### Exercise brief
Each line below containing the word "which" needs to be shown.

### Data for analysis
++++++++++

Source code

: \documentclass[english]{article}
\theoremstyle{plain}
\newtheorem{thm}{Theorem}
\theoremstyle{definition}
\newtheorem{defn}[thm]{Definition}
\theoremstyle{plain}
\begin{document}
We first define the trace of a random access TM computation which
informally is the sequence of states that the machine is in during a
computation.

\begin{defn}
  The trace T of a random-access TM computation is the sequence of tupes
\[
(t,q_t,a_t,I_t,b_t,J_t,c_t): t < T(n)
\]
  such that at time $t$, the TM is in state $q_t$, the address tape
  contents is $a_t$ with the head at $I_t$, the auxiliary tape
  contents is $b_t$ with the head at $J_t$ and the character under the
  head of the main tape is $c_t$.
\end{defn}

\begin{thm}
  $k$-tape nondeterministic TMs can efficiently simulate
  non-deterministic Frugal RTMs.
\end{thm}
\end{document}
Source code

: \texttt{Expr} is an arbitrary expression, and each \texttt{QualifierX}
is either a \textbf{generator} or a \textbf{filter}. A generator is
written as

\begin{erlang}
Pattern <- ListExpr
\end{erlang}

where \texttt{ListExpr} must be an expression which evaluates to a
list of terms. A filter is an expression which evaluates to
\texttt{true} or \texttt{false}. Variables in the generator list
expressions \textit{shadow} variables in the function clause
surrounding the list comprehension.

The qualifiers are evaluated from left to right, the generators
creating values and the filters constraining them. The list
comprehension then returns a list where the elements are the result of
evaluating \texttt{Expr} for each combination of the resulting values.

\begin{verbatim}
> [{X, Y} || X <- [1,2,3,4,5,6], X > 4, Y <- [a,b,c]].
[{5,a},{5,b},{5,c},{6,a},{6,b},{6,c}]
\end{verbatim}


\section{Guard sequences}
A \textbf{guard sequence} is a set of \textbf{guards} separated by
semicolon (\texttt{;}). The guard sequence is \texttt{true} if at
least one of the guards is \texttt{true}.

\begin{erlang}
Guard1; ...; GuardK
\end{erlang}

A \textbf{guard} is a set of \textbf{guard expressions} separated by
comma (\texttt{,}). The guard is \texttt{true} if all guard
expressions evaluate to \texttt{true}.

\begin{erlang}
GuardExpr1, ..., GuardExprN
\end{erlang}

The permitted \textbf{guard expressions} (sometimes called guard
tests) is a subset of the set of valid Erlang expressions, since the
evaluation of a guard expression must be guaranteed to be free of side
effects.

++++++++++

### Task output
We first define the trace of a random access TM computation which
where \texttt{ListExpr} must be an expression which evaluates to a
list of terms. A filter is an expression which evaluates to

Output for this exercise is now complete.